If you are responsible for selecting interns for your company, if you are thinking about taking an internship with a company, if you own a company that uses interns, if you supervise interns in any capacity, if you work alongside interns, you should know the following from the Department of Labor's website. Note well the 6 criteria, because they must be met at all times in order for the situation to be a valid internship in the eyes of the DOL:

 

 


The FLSA (Editor's note: "Fair Labor Standards Act") defines an employee as "any individual employed by an employer." 29 U.S.C. 203(e)(1). Similarly, the FLSA definition of "'[e]mploy' includes to suffer or permit to work." Id. The Supreme Court held over fifty years ago in Walling v. Portland Terminal Co., 330 U.S. 148 (1947), that the FLSA definition of "employ" does not make all persons employees who, without any express or implied compensation agreement, may work for their own advantage on the premises of another. Whether student interns are employees under the FLSA will depend upon all the circumstances surrounding their activities. For example, where certain work activities are performed by students that are simply an extension of their academic programs, we often would not assert that an employer-employee relationship exists for purposes of the FLSA. Thus, provided the six criteria listed below are met, where educational or training programs are designed to provide students with professional experience in the furtherance of their education, and the training is academically oriented for the benefit of the students, it is our position that the students will not be considered employees of the firm to which they are assigned. The six criteria, derived from the Supreme Court's decision in Portland Terminal, are as follows:

  1. The training, even though it includes actual operation of the facilities of the employer, is similar to that which would be given in a vocational school;

     

  2. The training is for the benefit of the trainee;

     

  3. The trainees do not displace regular employees, but work under close observation;

     

  4. The employer that provides the training derives no immediate advantage from the activities of the trainees and on occasion the employer's operations may actually be impeded;

     

  5. The trainees are not necessarily entitled to a job at the completion of the training period; and

     

  6. The employer and the trainee understand that the trainees are not entitled to wages for the time spent in training.

 

 

The entire memo can be found here: http://tinyurl.com/ddt853. In a recent case I'm familiar with, the DOL asked right away, "Is this person receiving college credit for this time spent?
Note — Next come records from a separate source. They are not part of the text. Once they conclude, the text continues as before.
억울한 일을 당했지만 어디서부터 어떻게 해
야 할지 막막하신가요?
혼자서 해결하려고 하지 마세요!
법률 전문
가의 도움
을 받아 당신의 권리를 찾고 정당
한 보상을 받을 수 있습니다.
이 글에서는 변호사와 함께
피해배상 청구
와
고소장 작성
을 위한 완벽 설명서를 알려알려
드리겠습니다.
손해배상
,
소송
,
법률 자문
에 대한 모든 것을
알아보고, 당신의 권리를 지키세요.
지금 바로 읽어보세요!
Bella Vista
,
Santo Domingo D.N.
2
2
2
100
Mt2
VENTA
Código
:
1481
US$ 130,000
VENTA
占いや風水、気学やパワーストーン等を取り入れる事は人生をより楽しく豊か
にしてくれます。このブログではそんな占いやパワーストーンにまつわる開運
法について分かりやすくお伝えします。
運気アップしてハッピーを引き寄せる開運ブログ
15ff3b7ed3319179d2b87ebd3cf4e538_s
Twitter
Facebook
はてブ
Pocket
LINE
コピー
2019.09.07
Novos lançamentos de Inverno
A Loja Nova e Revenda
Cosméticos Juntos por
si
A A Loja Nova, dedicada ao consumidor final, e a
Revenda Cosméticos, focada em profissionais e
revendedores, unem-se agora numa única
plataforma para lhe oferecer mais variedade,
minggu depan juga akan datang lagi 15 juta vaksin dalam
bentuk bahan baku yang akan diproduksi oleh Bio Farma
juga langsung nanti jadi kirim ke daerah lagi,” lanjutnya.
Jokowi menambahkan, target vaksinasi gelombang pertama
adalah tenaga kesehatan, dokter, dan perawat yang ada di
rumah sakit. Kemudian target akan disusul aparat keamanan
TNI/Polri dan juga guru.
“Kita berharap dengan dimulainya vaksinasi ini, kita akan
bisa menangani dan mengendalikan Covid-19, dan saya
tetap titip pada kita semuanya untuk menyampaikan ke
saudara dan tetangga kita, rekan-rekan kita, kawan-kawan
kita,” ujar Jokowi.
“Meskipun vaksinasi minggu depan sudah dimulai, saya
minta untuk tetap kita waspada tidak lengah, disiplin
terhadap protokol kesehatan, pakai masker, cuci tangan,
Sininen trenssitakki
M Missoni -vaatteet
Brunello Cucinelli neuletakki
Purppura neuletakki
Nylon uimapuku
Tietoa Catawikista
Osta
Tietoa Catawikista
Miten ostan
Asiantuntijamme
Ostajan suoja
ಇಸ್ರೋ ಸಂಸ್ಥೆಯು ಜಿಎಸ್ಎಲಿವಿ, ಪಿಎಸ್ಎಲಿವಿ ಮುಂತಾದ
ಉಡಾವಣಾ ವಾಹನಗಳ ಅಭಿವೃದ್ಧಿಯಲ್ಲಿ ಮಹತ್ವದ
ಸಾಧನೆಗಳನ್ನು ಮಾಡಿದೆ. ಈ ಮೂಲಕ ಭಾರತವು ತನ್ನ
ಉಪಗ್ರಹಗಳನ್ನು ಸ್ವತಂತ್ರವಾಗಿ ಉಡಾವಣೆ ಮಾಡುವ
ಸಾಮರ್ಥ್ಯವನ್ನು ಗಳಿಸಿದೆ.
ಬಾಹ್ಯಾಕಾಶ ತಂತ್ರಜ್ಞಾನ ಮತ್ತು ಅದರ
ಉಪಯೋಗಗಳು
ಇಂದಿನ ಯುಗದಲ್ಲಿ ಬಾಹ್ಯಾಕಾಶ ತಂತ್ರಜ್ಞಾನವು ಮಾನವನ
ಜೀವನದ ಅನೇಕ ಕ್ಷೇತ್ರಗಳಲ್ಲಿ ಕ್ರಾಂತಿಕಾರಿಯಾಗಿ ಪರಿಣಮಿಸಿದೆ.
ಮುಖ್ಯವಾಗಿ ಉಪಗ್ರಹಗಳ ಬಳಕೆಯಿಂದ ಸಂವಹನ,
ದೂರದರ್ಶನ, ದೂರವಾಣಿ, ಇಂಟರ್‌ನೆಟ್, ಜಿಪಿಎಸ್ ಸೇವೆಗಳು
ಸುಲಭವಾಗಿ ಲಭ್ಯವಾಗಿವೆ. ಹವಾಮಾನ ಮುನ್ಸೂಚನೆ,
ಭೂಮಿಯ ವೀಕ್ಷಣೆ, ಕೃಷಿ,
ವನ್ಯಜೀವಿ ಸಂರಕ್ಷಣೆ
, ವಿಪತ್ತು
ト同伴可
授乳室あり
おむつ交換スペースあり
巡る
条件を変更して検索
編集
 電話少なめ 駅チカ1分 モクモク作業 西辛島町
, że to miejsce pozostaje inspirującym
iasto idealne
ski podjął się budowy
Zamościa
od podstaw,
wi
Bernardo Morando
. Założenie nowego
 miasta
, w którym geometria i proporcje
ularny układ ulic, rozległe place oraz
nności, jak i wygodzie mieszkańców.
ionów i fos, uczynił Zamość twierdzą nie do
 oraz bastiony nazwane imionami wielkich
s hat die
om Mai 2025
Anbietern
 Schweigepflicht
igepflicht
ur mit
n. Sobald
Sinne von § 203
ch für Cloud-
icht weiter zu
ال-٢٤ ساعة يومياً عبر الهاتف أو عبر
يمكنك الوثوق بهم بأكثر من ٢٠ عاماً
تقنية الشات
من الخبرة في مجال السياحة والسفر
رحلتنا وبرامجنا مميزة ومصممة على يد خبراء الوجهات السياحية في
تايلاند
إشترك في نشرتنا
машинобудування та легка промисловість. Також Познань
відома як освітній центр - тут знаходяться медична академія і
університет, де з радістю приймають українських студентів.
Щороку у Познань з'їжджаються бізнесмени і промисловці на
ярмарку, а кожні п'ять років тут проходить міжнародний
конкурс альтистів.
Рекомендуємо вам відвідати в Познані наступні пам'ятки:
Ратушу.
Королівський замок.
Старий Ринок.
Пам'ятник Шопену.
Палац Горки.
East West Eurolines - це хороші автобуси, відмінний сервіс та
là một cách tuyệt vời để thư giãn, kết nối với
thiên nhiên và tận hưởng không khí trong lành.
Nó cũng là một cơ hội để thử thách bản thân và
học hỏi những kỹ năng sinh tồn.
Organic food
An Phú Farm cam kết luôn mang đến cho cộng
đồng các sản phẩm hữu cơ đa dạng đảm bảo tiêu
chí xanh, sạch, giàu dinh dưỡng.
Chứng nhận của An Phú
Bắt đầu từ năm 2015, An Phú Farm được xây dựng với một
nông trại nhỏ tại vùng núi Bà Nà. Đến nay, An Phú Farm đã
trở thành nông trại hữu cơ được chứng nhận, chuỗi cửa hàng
No? Then s/he is not an intern, but an employee, and entitled to back wages, including overtime, for the time spent working." This particular situation involved egregious violations of #'s 1, 2, 3, and 4 as well, which seem to be the most common areas of concern when it comes to theatrical "internships".

 

Know your rights and responsibilities, both as an intern and as someone who selects or supervises interns. Both companies and interns can always contact their local DOL branch to have a confidential conversation to make sure the situation meets the required standards. Call 1-866-487-2365 to get the number of your regional office. Perhaps most importantly, if you are classified as an intern but feel the situation does not meet the above criteria, don't be afraid to make the call. While you can certainly decide not to file a claim, you're better off knowing the truth.

 

If you file a claim with DOL, you are protected from retribution. You can't be fired, you can't be ostracized, you can't be treated differently or judged on a different scale to make it seem you aren't pulling your weight.